Muzzlewatch has been covering the San Francisco Film Festival brouhaha. Here are two accounts describing what happened on Saturday, when the movie Rachel was finally screened:
From JVP member Joel Frangquist:
When Peter Stein, director of the San Francisco Jewish Film Festival, took the stage on Saturday to introduce the program for the film “Rachel”, it must have been one of his tougher moments. Stein later told me that getting through the program had “felt like landing a plane in a storm.” It should be noted that the Castro Theater was full, that Stein received a standing ovation, and that when he mentioned Jewish Voice for Peace and the AFSC, there was thunderous applause.
After having reviewed the controversy, and having asked us all to be respectful of the entire program, Stein was followed by Michael Harris of San Francisco Voice for Israel. Harris claimed that his presence could not balance the two hours which were to follow him. As if the “Rachel” program needed balancing within the context of a film festival presenting 37 films from or about Israel, including two about Israeli soldiers captured by Hamas and Hezbollah. As if everyone in the audience didn’t know that Israelis have died in this conflict. As if the film “Rachel” was not going to include Israeli testimonies.
Initially, the audience was quite respectful of Harris comments, and unanimously applauded his assertion that Israeli victims of suicide bombings, along with Rachel Corrie, should all be alive today. It was only when when Harris began attacking the film, the festival, the ISM, and the co-presenters that things got ugly. There certainly were a lot interruptions of booing, as well as more thunderous applause when he mentioned JVP and the AFSC. It should not be said, however, that the audience didn’t let Harris’ speak.
On more than one occasion, Harris asked us to grieve equally both Rachel Corrie and Israeli victims of terrorism. The entire audience applauded each time. Conspicuously absent from these moments, however, was any mention of Palestinian victims of the conflict. Harris’ comments were a microcosm of the denial that pervades those in the Jewish community who were attacking the film festival for showing us a piece of the truth. Apparently for Harris and SF Voice for Israel, Palestinians do not grieve, do not need to be mourned, do not exist.
And then we saw “Rachel.” Let me state the following unequivocally: The film is a documentary about the death of Rachel Corrie. The film does not stray from the subject of Rachel Corrie, and the time, place, and people who were closest to her death, including Israelis. (In fact the film includes more Israeli voices than Palestinian.) It does not permit Michael Harris style pontificating by anyone who was not involved, who did not have a personal connection to the event covered. Stylistic choices notwithstanding, the film is a model of journalistic integrity in this respect.
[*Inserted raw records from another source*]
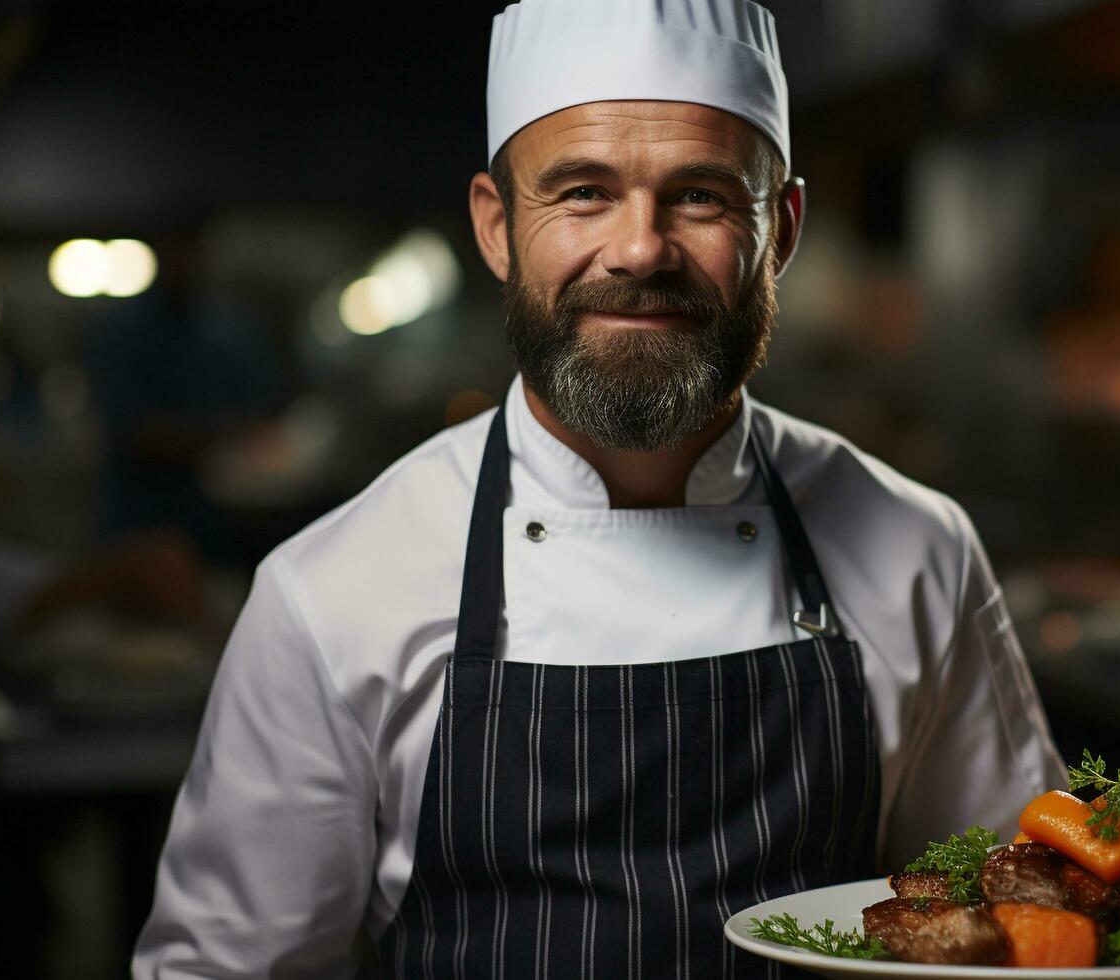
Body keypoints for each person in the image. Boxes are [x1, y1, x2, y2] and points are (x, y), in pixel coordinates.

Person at [134, 1, 1067, 976]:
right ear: (496, 229)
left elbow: (1025, 929)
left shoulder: (919, 550)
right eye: (582, 192)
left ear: (780, 229)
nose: (638, 248)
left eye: (700, 195)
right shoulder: (333, 591)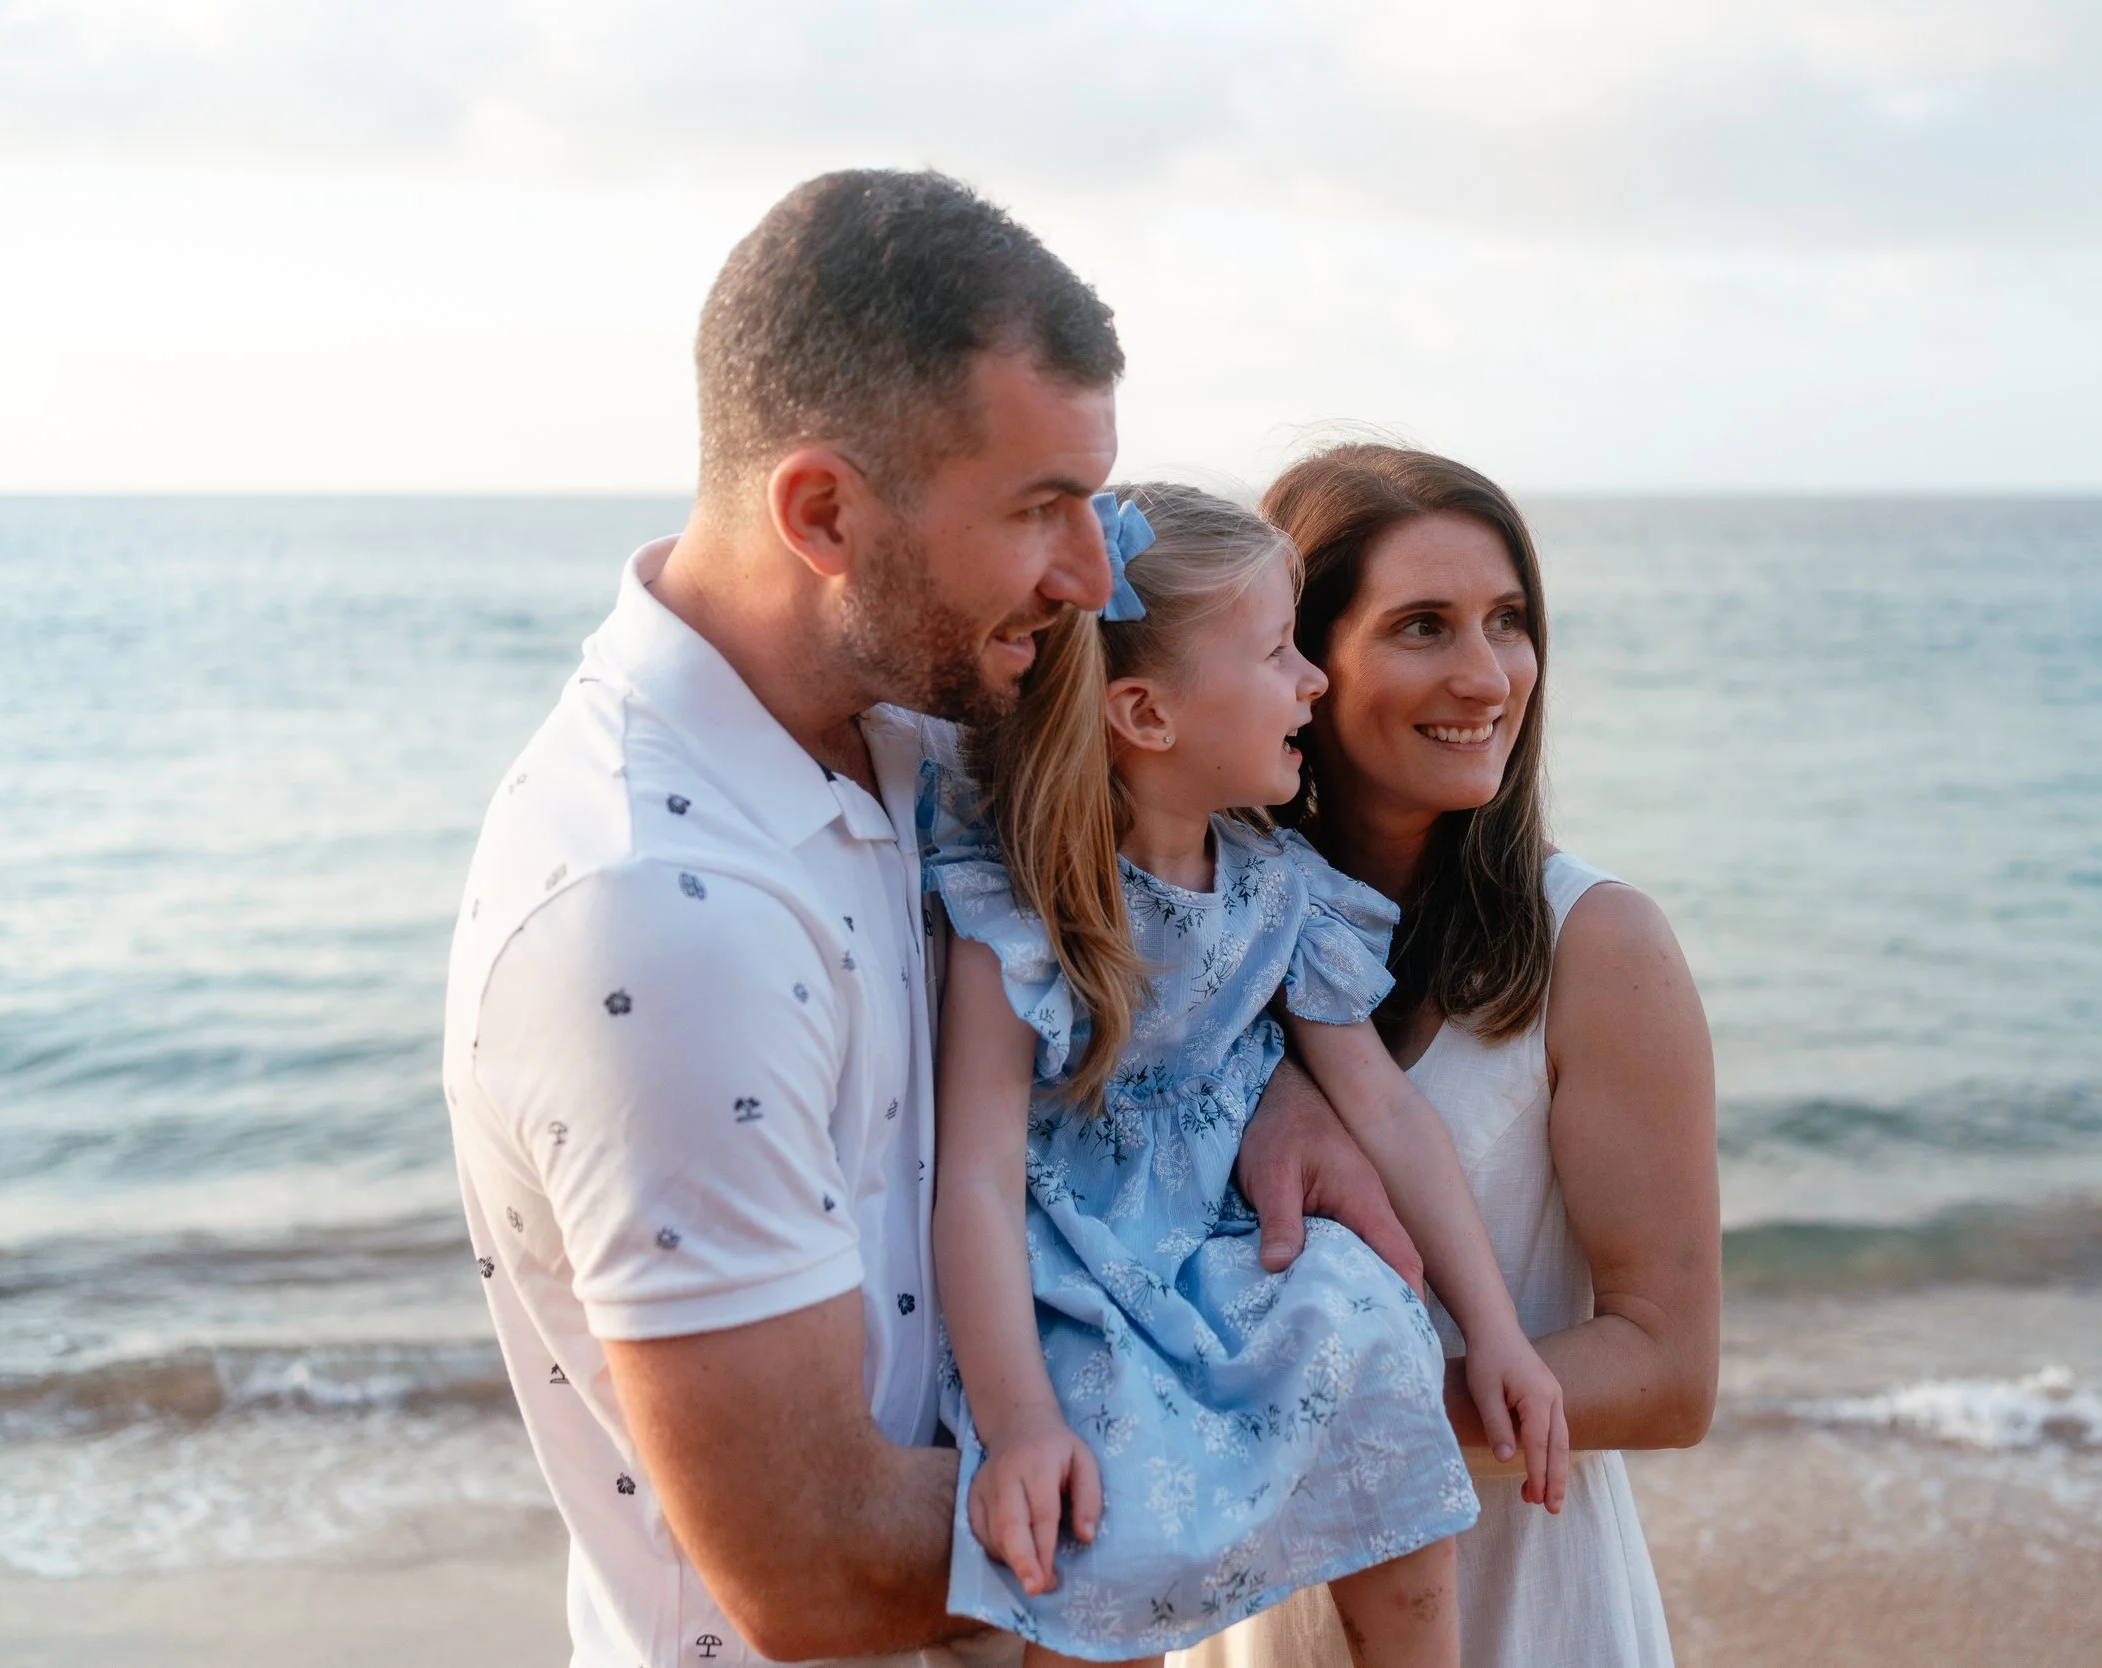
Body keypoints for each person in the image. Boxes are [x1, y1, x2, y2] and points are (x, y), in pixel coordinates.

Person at [442, 172, 1421, 1668]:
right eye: (1039, 514)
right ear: (824, 513)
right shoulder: (657, 923)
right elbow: (815, 1568)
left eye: (1091, 505)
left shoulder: (929, 726)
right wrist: (1357, 1439)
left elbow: (1126, 938)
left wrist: (1266, 1085)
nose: (1095, 582)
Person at [924, 484, 1570, 1667]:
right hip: (1080, 1276)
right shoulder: (1020, 910)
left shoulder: (1277, 888)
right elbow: (973, 1175)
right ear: (1145, 714)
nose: (1312, 683)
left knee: (1367, 1320)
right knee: (1094, 1504)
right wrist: (1015, 1419)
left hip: (1229, 1255)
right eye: (1278, 654)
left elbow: (1382, 1106)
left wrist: (1498, 1333)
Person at [1175, 446, 1721, 1668]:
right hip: (1253, 1617)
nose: (1488, 677)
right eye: (1424, 627)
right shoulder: (1190, 943)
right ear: (1297, 660)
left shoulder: (1595, 943)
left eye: (1509, 623)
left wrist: (1292, 1419)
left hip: (1519, 1612)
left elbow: (1668, 1369)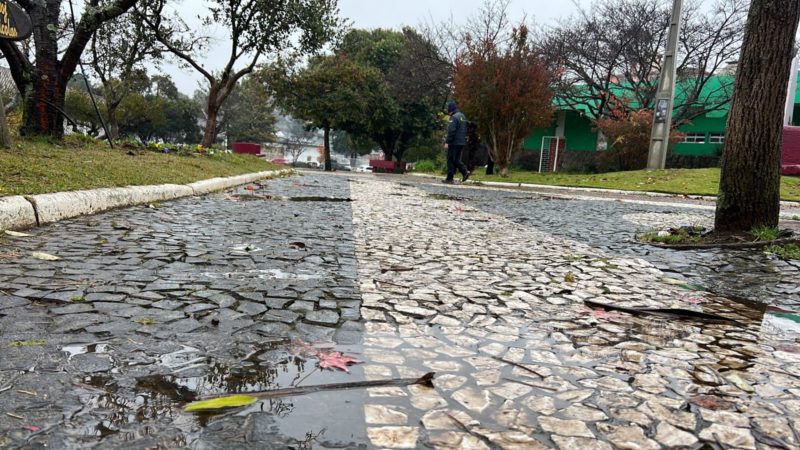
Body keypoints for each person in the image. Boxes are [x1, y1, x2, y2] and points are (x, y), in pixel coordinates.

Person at [443, 101, 470, 184]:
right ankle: (463, 172)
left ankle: (452, 177)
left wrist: (447, 142)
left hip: (454, 142)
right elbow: (466, 128)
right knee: (455, 159)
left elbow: (452, 131)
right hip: (461, 142)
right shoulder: (462, 116)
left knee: (450, 160)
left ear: (450, 110)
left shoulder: (454, 117)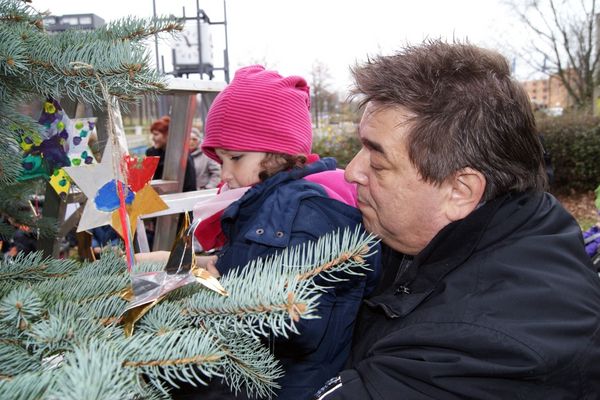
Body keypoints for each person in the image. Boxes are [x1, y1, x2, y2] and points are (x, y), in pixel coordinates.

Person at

The actual moment of Rachel Corrie’s death, as portrayed in the film, is a subject about which there are conflicting accounts; we lack any concrete video or photographic evidence that can firmly settle the contradictions in testimony. (The IDF video from that day shown in the film appears to have been cut at the crucial moment.) I do not think that the film will change the mind of anyone who already has strong opinions. But for those who are not already committed, it will dispel ridiculous myths and open a window onto the nitty-gritty of a particular reality.
After the film Cindy Corrie took the stage, answering a few questions from Peter Stein and a few from the audience. In one question, Cindy was asked was whether she had met with the families of IDF members killed in the conflict. Cindy not only answered yes, but added that she had met with the parents of suicide-bombing victims as well. She went on to ask us to mourn the deaths of her daughter, Israelis, AND Palestinians, for which the audience applauded. The contrast between her and Harris, who left out the Palestinians, could not have been more striking.
Read also what Rabbi Lynn Gottlieb has to say. She is a staff person at the American Friends Service Committee and a member of JVP’s Advisory Board–two of the organizations under attack by the Koret and Taube Foundations.
The Koret and Taube Foundations are part of a wide spectrum of individuals and organizations, Christian and Jewish, who attempt to enforce the axiom: there shall be no public criticism of Israel. This platitude ironically goes hand in hand with the view that ‘Israel is the only democracy in the Middle East.’ Over the past several decades, self-appointed watch dogs of appropriate Israel discourse have spent hundreds of millions of dollars and poured out enormous doses of vitriol upon any individual or organization that dares to expresses even a drop of sympathy with the plight of Palestinians.
The fact that the vast majority of people in the crowd at the Castro Theatre would not let the Voice of Israel representative speak his mind without interruption reflects growing frustration with the use of pubic slander, character assassination, cancellation of speakers, firing of faculty and demand for resignations by the so-called defenders of Israel. Since when are people with views that differ from AIPAC, for instance, invited into mainstream circles to speak for five minutes before a pro-Israel speech or film? The representative of Voice of Israel was not there to dialogue. Only to chastise. The crowd refused to be chastised. When the impassioned proponent of Israel mentioned JVP and AFSC in order to condemn them as virulent anti-Semites, the crowd burst into cheers and applause to honor them instead.